I do not believe there is a manual. there are instructions on the package. Insert the glue stick and turn on the gun. When the glue melts and the trigger moves glue will come out the front tip. This model has 2 temperatures so if it delivers too fast or runny you can lower the temperature. You pull the trigger to push the glue stick into the heating element to melt the glue. It is pretty straight forward. As the glue stick is consumed you stick in another glue stick. I suggest testing on something before using on your project. Do be careful of the hot end. It will definitely burn you if you touch it and the glue coming out is nearly as hot as the metal.
PLug it in and if there is a on/off swith turn it on. The gun's heating element will get hot. When it is hot enough to melt the glue stick you have put inside through the hole (that is glue stick sized and on your end) then the trigger will push the glue stcik into the hot metal melting and coming out the end so you can deliver it where you want to glue something. Beware of the heat. You absolutely can burn yourself touching the hot parts of the glue gun. Think how you would not touch the hot part of a steam iron... same problem.) That's pretty much it. Pull the trigger to push the glue stick though and add more sticks as you need them. And beware of the very hot nature of hte tool.
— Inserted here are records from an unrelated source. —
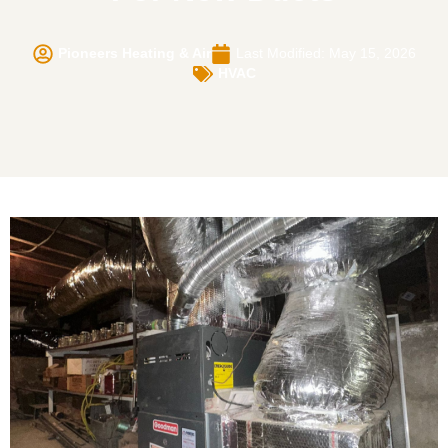
Pioneers Heating & Air
Last Modified: May 15, 2026
HVAC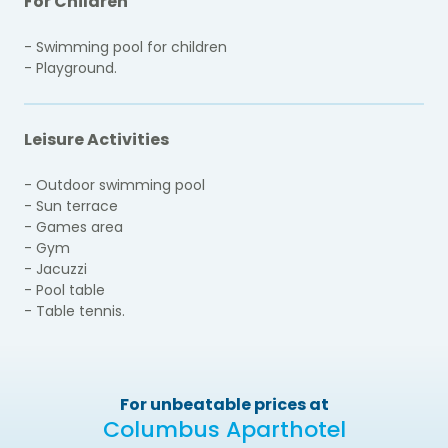
For Children
- Swimming pool for children
- Playground.
Leisure Activities
- Outdoor swimming pool
- Sun terrace
- Games area
- Gym
- Jacuzzi
- Pool table
- Table tennis.
For unbeatable prices at
Columbus Aparthotel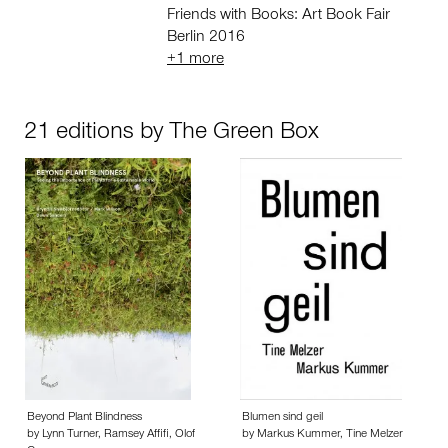
Friends with Books: Art Book Fair
Berlin 2016
+1 more
21 editions by The Green Box
Beyond Plant Blindness
Blumen sind geil
by Lynn Turner, Ramsey Affifi, Olof
by Markus Kummer, Tine Melzer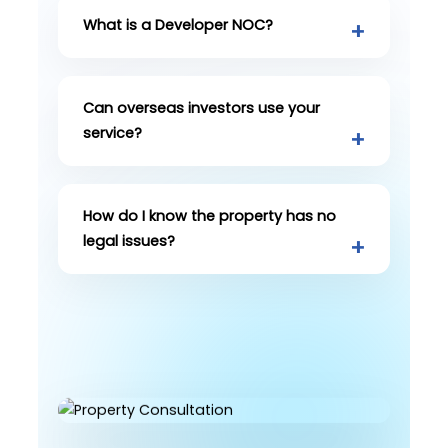
What is a Developer NOC?
Can overseas investors use your
service?
How do I know the property has no
legal issues?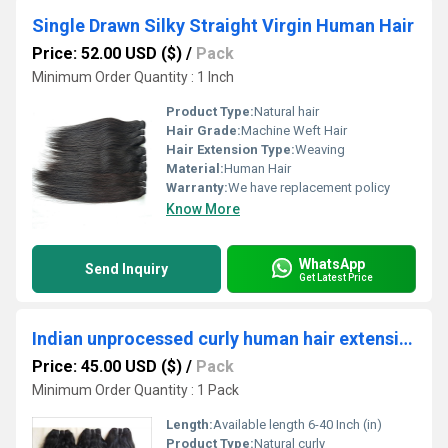
Single Drawn Silky Straight Virgin Human Hair
Price: 52.00 USD ($)
/
Pack
Minimum Order Quantity : 1 Inch
Product Type:
Natural hair
Hair Grade:
Machine Weft Hair
Hair Extension Type:
Weaving
Material:
Human Hair
Warranty:
We have replacement policy
Know More
WhatsApp
Send Inquiry
Get Latest Price
Indian unprocessed curly human hair extensions
Price: 45.00 USD ($)
/
Pack
Minimum Order Quantity : 1 Pack
Length:
Available length 6-40 Inch (in)
Product Type:
Natural curly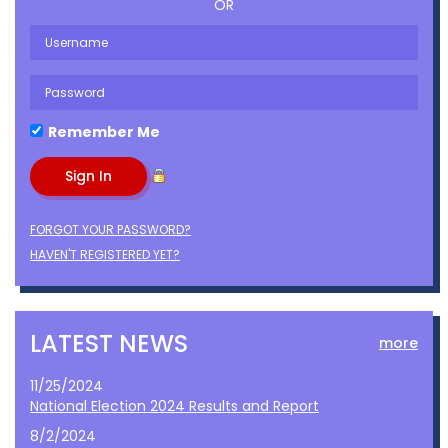
OR
Remember Me
FORGOT YOUR PASSWORD?
HAVEN'T REGISTERED YET?
LATEST NEWS
more
11/25/2024
National Election 2024 Results and Report
8/2/2024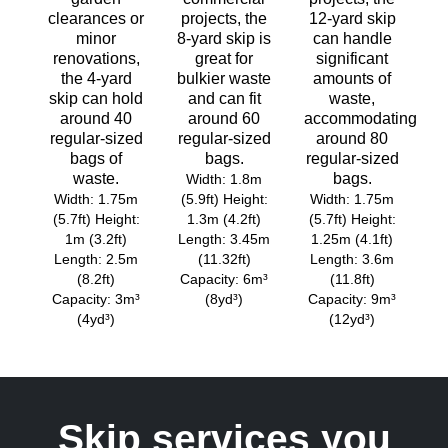
clearances or
projects, the
12-yard skip
minor
8-yard skip is
can handle
renovations,
great for
significant
the 4-yard
bulkier waste
amounts of
skip can hold
and can fit
waste,
around 40
around 60
accommodating
regular-sized
regular-sized
around 80
bags of
bags.
regular-sized
waste.
bags.
Width: 1.8m
Width: 1.75m
(5.9ft) Height:
Width: 1.75m
(5.7ft) Height:
1.3m (4.2ft)
(5.7ft) Height:
1m (3.2ft)
Length: 3.45m
1.25m (4.1ft)
Length: 2.5m
(11.32ft)
Length: 3.6m
(8.2ft)
Capacity: 6m³
(11.8ft)
Capacity: 3m³
(8yd³)
Capacity: 9m³
(4yd³)
(12yd³)
Skip services you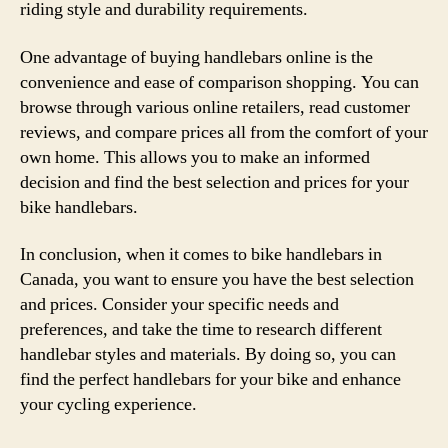
riding style and durability requirements.
One advantage of buying handlebars online is the
convenience and ease of comparison shopping. You can
browse through various online retailers, read customer
reviews, and compare prices all from the comfort of your
own home. This allows you to make an informed
decision and find the best selection and prices for your
bike handlebars.
In conclusion, when it comes to bike handlebars in
Canada, you want to ensure you have the best selection
and prices. Consider your specific needs and
preferences, and take the time to research different
handlebar styles and materials. By doing so, you can
find the perfect handlebars for your bike and enhance
your cycling experience.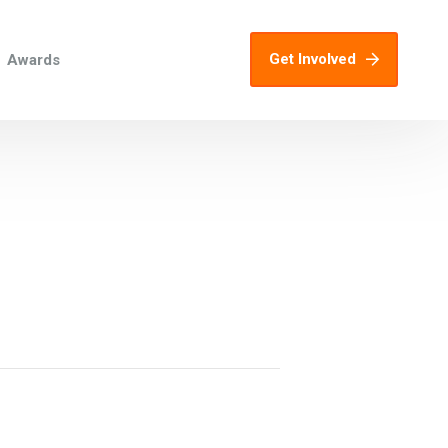
Get Involved
Awards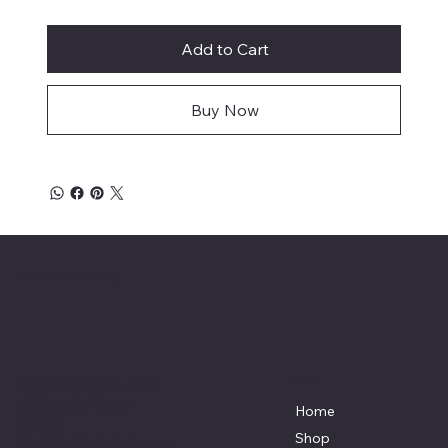
Add to Cart
Buy Now
Affordable Hosiery
7801 Bayside Avenue
Menu
Galveston, Texas
Home
77554
Shop
Terri@celestestein.com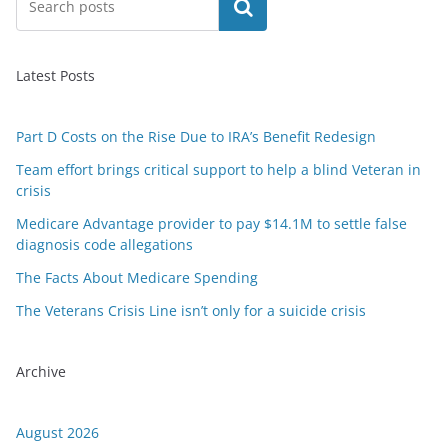
Search
Latest Posts
Part D Costs on the Rise Due to IRA’s Benefit Redesign
Team effort brings critical support to help a blind Veteran in
crisis
Medicare Advantage provider to pay $14.1M to settle false
diagnosis code allegations
The Facts About Medicare Spending
The Veterans Crisis Line isn’t only for a suicide crisis
Archive
August 2026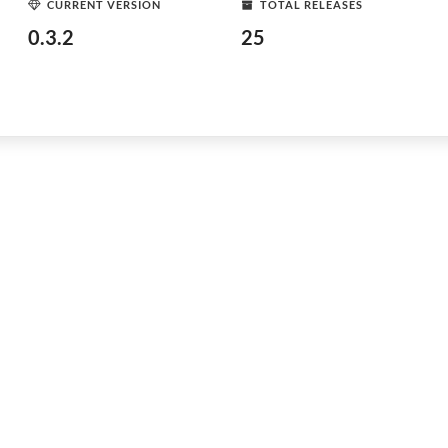
CURRENT VERSION
TOTAL RELEASES
0.3.2
25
There are different types of glue
sticks and these are selected depending on the material being glued.
Some glue sticks are more suitable for wood based materials whilst
others are for general gluing of a variety of materials.
some users have complained that the trigger fails. when this happens, the glue will not heat up. if it seems to be a problem with the trigger and the gun is relatively new, i would try to return it and get a new one or get your money back
i actually did this to one of my workshop guns i found the best way to fix it was to heat the gun up using a hair dryer and then pushing the old glue back up the tube and out and now when im not using the guns i take the glue stick completely out
Plug the glue gun into an electrical outlet. Make sure it is placed in a secure place, away from flammable items. As the glue gun heats up, a little bit of glue might drip from the end so you won’t want to leave it on a wood table or on carpet. Insert a glue stick into the back of the glue gun. If the glue gun already has a glue stick in the chamber, keep a second one in reserve nearby. Gather the materials you want to glue together. Hot glue works exceptionally well on thick fabrics, dried flowers, Styrofoam, wood and plastics. Since it leaves a thicker residue, it is not the best choice for thin papers, fabrics and ceramics. Check to see if the glue in the gun has melted by squeezing the trigger slightly and touching the tip to a test piece of paper. If the glue comes out easily, the glue gun has heated up fully. If the trigger is hard to pull, wait a minute more for the gun to heat more completely. Pick up the glue gun and squeeze the trigger slightly while you draw a thin line on one side of the item to be glued. Immediately place the other object to be glued on the glue line, pressing firmly. Hold the two pieces together for about 15 seconds. Test to see if the item still holds when you remove one hand. Let the item set for a few minutes in order to “cure.” Once the glue has dried fully, use a fingernail to scrape away any of the excess glue.